READING PASSAGE:
Further, Skeptic's protest when he’s pulled onto Machia isn't that he doesn’t want to be with the League; it’s that he doesn’t want to leave Re-Destro behind. Once he's resigned that it's going to happen, though, he's cocky about his talents and complimentary of Dabi's big reveal, even if he is exasperated about the League's antics. It's ambiguous, I admit, but given that Dabi's wearing his cameras, he had to have known Dabi had a reason for them--and given that he is both abrasive and mouthy, I can’t imagine he wouldn’t have demanded to know what that reason was.

Hell, Dabi even thanks Skeptic for his editing work, which is more direct positive approval than he's ever shown anyone in the League. That much vaunted panel of Spinner telling Toga to come back to the League? Dabi's grinning, which in isolation you could read as a certain rueful affection, but with the full context of the chapter, it becomes apparent that Dabi is grinning at Skeptic's laptop, seconds after telling Skeptic to "hurry up." Skeptic is, at that moment, probably gearing up the video to project nationwide, and Dabi’s more focused on that than he is Toga’s crisis, even when Compress directly appeals to him for aid. He tells Compress he doesn’t care, the same way he told Hawks he doesn't give a damn about the League.

Let me be clear here: I'm inclined to take Dabi at his word. I think Dabi hangs around the League because, for all that he says one man's conviction can shake the world, he also knows his own limits, and the League offers safety in numbers and an avenue to pursue his revenge. Maybe he finds them acceptable enough company, maybe he even does like them a bit despite himself, but I think any affection he might have for them is entirely incidental to his views on their usefulness. In the same way, while he's willing to bail on the MLA when the heroes attack, I don't think it was his plan to do so, especially not given his apparent immediate regard for Skeptic, as seen in the deleted scene here. Sure, he dislikes Geten, but ultimately, Geten is a stupid kid too tied up in his care for Re-Destro--who's now worshipping the ground Shigaraki walks on--to really be getting in Dabi's way.

Maybe if the MLA really were as quirk supremacist as Geten makes them out to be, Dabi would be actively looking for a way to see ‘em burn, but as I’ve said countless times before, Geten is not a reliable narrator vis a vis the MLA's doctrine. Now, obviously I don't expect Dabi to give them an unearned benefit of the doubt,(1) not after what he heard Geten say, but if Dabi has been working with Skeptic, it doesn't take a genius to realize that while Anthropomorph is a perfectly good quirk, it is categorically not what primarily defines Skeptic’s "worth" in the MLA societal microcosm.

Nothing that Skeptic does reflects the way Geten talks about "elevating one's ability" or "sheer strength" in the way that HeroAca fandom tends to understand as referring to flashy and offensive quirks. And yet, Skeptic is a ranked advisor warranting an introductory panel with RD's inner circle and Geten is not. Perhaps, just perhaps, this might have led Dabi to reevaluating his initial assessment just slightly?

|| Mr. Compress rejects the PLF moniker for Shigaraki, ergo Mr. Compress didn’t genuinely associate Shigaraki and the League with the PLF.

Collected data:
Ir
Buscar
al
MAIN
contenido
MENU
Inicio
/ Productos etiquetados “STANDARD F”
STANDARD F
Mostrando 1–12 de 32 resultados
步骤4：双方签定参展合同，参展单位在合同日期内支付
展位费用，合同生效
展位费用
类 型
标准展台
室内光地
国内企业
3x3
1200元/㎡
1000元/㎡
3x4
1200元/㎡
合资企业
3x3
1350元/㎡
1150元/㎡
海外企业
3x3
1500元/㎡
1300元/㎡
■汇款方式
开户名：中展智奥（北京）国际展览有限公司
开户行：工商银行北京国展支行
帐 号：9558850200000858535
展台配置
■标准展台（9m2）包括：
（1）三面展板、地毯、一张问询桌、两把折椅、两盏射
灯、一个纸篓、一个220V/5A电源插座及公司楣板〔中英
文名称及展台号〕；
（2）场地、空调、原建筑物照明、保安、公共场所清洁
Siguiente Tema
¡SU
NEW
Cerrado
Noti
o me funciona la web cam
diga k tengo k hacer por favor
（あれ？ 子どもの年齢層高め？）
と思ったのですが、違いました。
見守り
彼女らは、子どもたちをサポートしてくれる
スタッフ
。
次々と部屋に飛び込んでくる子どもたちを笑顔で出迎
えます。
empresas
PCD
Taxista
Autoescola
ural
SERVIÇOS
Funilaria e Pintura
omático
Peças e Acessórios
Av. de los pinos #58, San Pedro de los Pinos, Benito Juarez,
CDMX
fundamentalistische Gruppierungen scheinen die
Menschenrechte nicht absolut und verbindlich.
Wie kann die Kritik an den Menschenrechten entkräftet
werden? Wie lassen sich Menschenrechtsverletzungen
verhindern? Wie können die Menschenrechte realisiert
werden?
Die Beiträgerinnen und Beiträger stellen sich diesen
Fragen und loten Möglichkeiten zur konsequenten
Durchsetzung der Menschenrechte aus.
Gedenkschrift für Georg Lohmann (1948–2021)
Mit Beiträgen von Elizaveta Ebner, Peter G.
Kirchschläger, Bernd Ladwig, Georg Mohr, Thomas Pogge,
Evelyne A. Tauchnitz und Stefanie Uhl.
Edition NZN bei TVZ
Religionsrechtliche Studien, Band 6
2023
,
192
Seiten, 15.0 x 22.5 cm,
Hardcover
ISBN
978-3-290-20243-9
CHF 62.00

TASKS TO COMPLETE:
a. In the records, switch "Inicio" to "Portada" and give back the lines from the start of the records through the line holding "Wie kann die", inclusive, with nothing else changed.
b. Proceed with the commentary on Dabi and the League, picking up after its last sentence.
The commentary on Dabi and the League and the records are unrelated to each other.

ANSWERS PER TASK:
a.
Ir
Buscar
al
MAIN
contenido
MENU
Portada
/ Productos etiquetados “STANDARD F”
STANDARD F
Mostrando 1–12 de 32 resultados
步骤4：双方签定参展合同，参展单位在合同日期内支付
展位费用，合同生效
展位费用
类 型
标准展台
室内光地
国内企业
3x3
1200元/㎡
1000元/㎡
3x4
1200元/㎡
合资企业
3x3
1350元/㎡
1150元/㎡
海外企业
3x3
1500元/㎡
1300元/㎡
■汇款方式
开户名：中展智奥（北京）国际展览有限公司
开户行：工商银行北京国展支行
帐 号：9558850200000858535
展台配置
■标准展台（9m2）包括：
（1）三面展板、地毯、一张问询桌、两把折椅、两盏射
灯、一个纸篓、一个220V/5A电源插座及公司楣板〔中英
文名称及展台号〕；
（2）场地、空调、原建筑物照明、保安、公共场所清洁
Siguiente Tema
¡SU
NEW
Cerrado
Noti
o me funciona la web cam
diga k tengo k hacer por favor
（あれ？ 子どもの年齢層高め？）
と思ったのですが、違いました。
見守り
彼女らは、子どもたちをサポートしてくれる
スタッフ
。
次々と部屋に飛び込んでくる子どもたちを笑顔で出迎
えます。
empresas
PCD
Taxista
Autoescola
ural
SERVIÇOS
Funilaria e Pintura
omático
Peças e Acessórios
Av. de los pinos #58, San Pedro de los Pinos, Benito Juarez,
CDMX
fundamentalistische Gruppierungen scheinen die
Menschenrechte nicht absolut und verbindlich.
Wie kann die Kritik an den Menschenrechten entkräftet

b.
So, this one's pretty wild, because, in the same chapter that had people crowing about Mr. Compress's dialogue, Mr. Compress's actions show the exact opposite of the conclusion this theory would demand. Specifically, if it was always the League's plan to ditch the MLA, Mr. Compress would have darted right past Skeptic, ignoring the man's cries for help. He doesn't--he picks Skeptic up on the way past and (at least in the volume corrections) deposits him safe with Dabi in Spinner's scarf. Of course, Skeptic still stands to be useful, but if one acknowledges that Skeptic's usefulness is reason enough not to abandon him, then what exactly is the argument for leaving 116,000 perfectly useful warm bodies behind?

But let's set aside Compress rescuing Skeptic and focus on the actual point, because that point in itself is still flawed. Mr. Compress's thoughts on the PLF in the specific talk bubble in question are somewhat ambiguous. It's another case of the Viz translation making a couple of assumptions that are just that--assumptions.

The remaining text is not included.